● Work instruction: Rewrite the rows from the line with "Between AAVE V3" up to and including the line with "Which category has", replacing "biggest shift" with "largest change" and keeping everything else the same.

● Exercise input:
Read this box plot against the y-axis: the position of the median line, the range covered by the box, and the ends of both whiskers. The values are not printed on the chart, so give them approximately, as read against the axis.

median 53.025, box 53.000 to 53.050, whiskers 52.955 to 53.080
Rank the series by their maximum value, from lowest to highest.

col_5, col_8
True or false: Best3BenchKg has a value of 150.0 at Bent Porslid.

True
---
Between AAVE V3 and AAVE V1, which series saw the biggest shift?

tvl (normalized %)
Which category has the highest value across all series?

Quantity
---
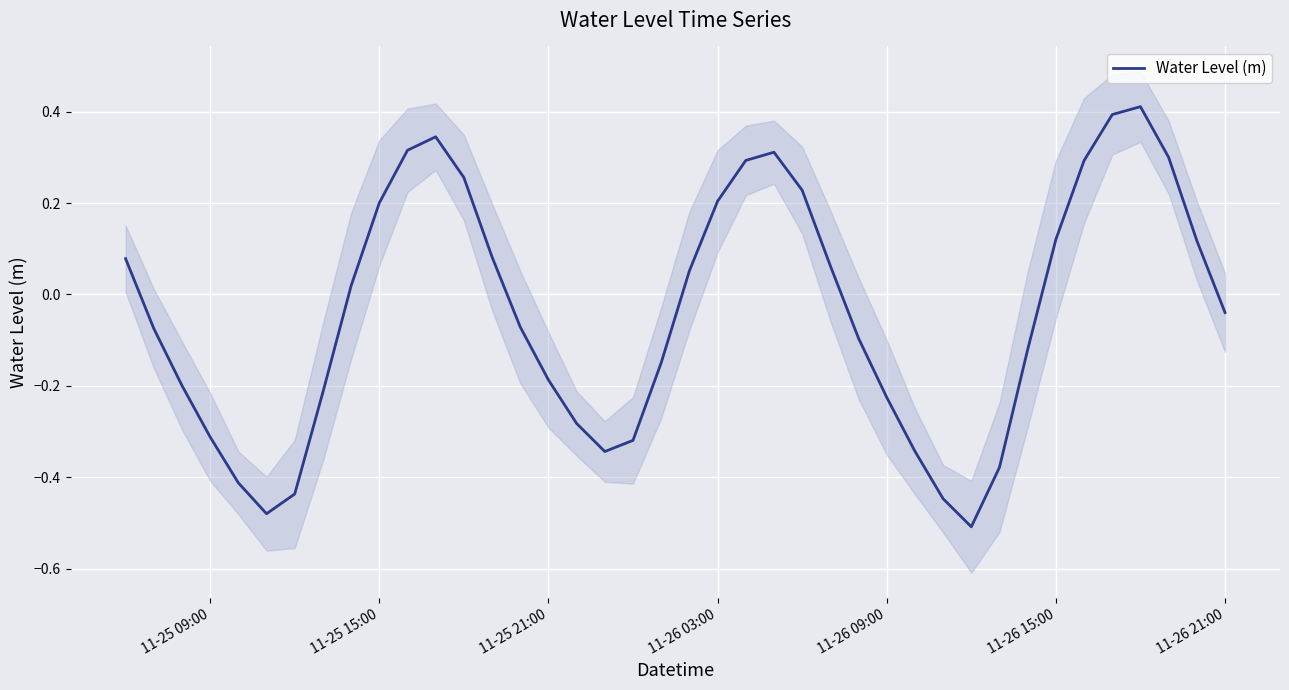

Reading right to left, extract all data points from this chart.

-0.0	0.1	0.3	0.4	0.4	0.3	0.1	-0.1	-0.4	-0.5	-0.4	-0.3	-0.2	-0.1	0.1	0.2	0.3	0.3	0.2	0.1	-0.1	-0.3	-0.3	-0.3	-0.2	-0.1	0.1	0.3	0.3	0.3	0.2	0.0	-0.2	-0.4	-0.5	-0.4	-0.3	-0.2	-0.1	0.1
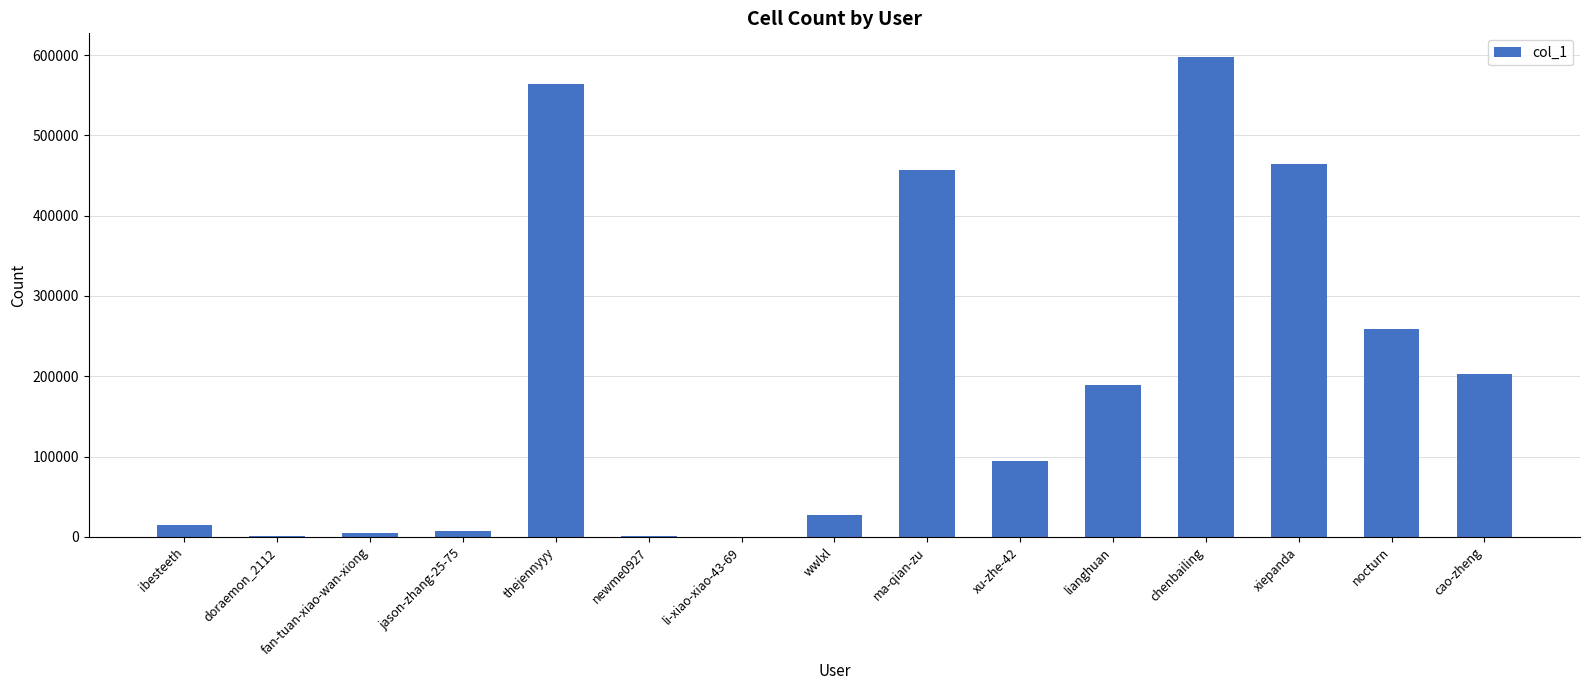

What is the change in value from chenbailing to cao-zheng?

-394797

● Solved exercise:
Between AAVE V3 and AAVE V1, which series saw the largest change?

tvl (normalized %)
Which category has the highest value across all series?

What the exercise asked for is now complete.